30m15m reading15m lab
Cluster Health
The first thing to check — always.
curl -s "http://localhost:9200/_cluster/health?pretty"
{
"cluster_name": "production-cluster",
"status": "green",
"number_of_nodes": 3,
"number_of_data_nodes": 3,
"active_primary_shards": 15,
"active_shards": 30,
"relocating_shards": 0,
"initializing_shards": 0,
"unassigned_shards": 0,
"delayed_unassigned_shards": 0,
"number_of_pending_tasks": 0
}
Cluster Status Meanings
| Status | Meaning | Action |
|---|---|---|
| Green | All primary and replica shards assigned | None |
| Yellow | All primaries assigned, some replicas unassigned | Check node count vs replica count |
| Red | Some primary shards unassigned | Immediate investigation needed |
Wait for Status
Block until the cluster reaches a specific status (useful in scripts):
curl -s "http://localhost:9200/_cluster/health?wait_for_status=green&timeout=30s"
Cat APIs
The_cat APIs provide human-readable output for quick monitoring. Add ?v for column headers.
Essential Cat Commands
# Cluster health (compact)
curl -s "http://localhost:9200/_cat/health?v"
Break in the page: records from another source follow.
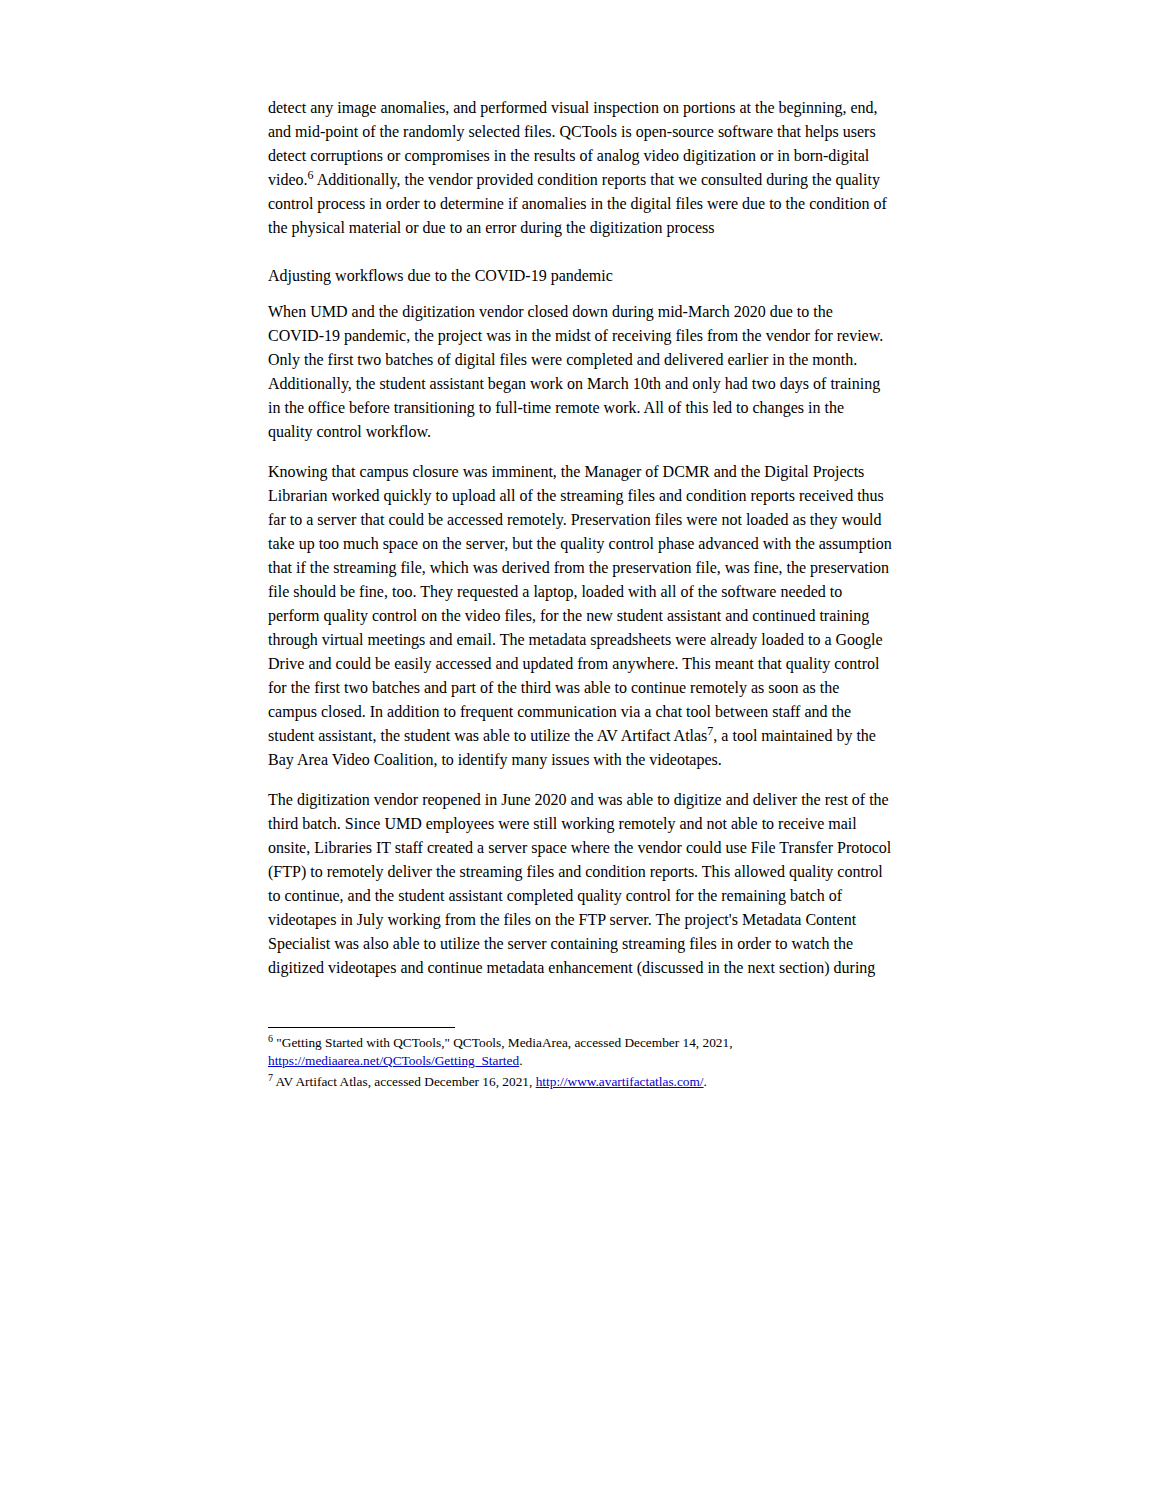detect any image anomalies, and performed visual inspection on portions at the beginning, end, and mid-point of the randomly selected files. QCTools is open-source software that helps users detect corruptions or compromises in the results of analog video digitization or in born-digital video.6 Additionally, the vendor provided condition reports that we consulted during the quality control process in order to determine if anomalies in the digital files were due to the condition of the physical material or due to an error during the digitization process
Adjusting workflows due to the COVID-19 pandemic
When UMD and the digitization vendor closed down during mid-March 2020 due to the COVID-19 pandemic, the project was in the midst of receiving files from the vendor for review. Only the first two batches of digital files were completed and delivered earlier in the month. Additionally, the student assistant began work on March 10th and only had two days of training in the office before transitioning to full-time remote work. All of this led to changes in the quality control workflow.
Knowing that campus closure was imminent, the Manager of DCMR and the Digital Projects Librarian worked quickly to upload all of the streaming files and condition reports received thus far to a server that could be accessed remotely. Preservation files were not loaded as they would take up too much space on the server, but the quality control phase advanced with the assumption that if the streaming file, which was derived from the preservation file, was fine, the preservation file should be fine, too. They requested a laptop, loaded with all of the software needed to perform quality control on the video files, for the new student assistant and continued training through virtual meetings and email. The metadata spreadsheets were already loaded to a Google Drive and could be easily accessed and updated from anywhere. This meant that quality control for the first two batches and part of the third was able to continue remotely as soon as the campus closed. In addition to frequent communication via a chat tool between staff and the student assistant, the student was able to utilize the AV Artifact Atlas7, a tool maintained by the Bay Area Video Coalition, to identify many issues with the videotapes.
The digitization vendor reopened in June 2020 and was able to digitize and deliver the rest of the third batch. Since UMD employees were still working remotely and not able to receive mail onsite, Libraries IT staff created a server space where the vendor could use File Transfer Protocol (FTP) to remotely deliver the streaming files and condition reports. This allowed quality control to continue, and the student assistant completed quality control for the remaining batch of videotapes in July working from the files on the FTP server. The project's Metadata Content Specialist was also able to utilize the server containing streaming files in order to watch the digitized videotapes and continue metadata enhancement (discussed in the next section) during
6 "Getting Started with QCTools," QCTools, MediaArea, accessed December 14, 2021, https://mediaarea.net/QCTools/Getting_Started.
7 AV Artifact Atlas, accessed December 16, 2021, http://www.avartifactatlas.com/.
# List all nodes with key stats
curl -s "http://localhost:9200/_cat/nodes?v&h=name,ip,heap.percent,ram.percent,cpu,load_1m,node.role,master"
# List all indices sorted by size
curl -s "http://localhost:9200/_cat/indices?v&s=store.size:desc"
# List all indices sorted by document count
curl -s "http://localhost:9200/_cat/indices?v&s=docs.count:desc"
# Shard distribution
curl -s "http://localhost:9200/_cat/shards?v&s=index"
# Unassigned shards (problems)
curl -s "http://localhost:9200/_cat/shards?v&h=index,shard,prirep,state,unassigned.reason&s=state"
# Thread pool activity
curl -s "http://localhost:9200/_cat/thread_pool?v&h=name,active,rejected,completed"
# Pending tasks
curl -s "http://localhost:9200/_cat/pending_tasks?v"
# Recovery progress
curl -s "http://localhost:9200/_cat/recovery?v&active_only=true"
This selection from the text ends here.